JOB: What are the lines, written out exactly, from the one containing "# now create some objects to test" to the end of the entries below? Include both ends and nothing more.
BEGIN DATA RECORDS
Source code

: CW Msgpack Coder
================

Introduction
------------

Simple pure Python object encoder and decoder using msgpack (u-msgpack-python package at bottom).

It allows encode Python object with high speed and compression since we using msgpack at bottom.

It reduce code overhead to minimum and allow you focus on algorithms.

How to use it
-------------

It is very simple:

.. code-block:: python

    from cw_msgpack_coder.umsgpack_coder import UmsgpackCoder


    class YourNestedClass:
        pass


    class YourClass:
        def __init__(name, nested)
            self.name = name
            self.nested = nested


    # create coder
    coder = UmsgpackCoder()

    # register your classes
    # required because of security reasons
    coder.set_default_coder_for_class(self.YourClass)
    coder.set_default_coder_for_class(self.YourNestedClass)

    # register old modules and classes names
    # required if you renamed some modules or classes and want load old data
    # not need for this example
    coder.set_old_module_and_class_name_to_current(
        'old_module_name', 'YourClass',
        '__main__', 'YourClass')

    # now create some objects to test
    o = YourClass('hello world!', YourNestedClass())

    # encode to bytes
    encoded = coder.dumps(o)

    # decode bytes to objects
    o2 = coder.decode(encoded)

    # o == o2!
END DATA RECORDS
ANSWER TO THE EXERCISE:
    # now create some objects to test
    o = YourClass('hello world!', YourNestedClass())

    # encode to bytes
    encoded = coder.dumps(o)

    # decode bytes to objects
    o2 = coder.decode(encoded)

    # o == o2!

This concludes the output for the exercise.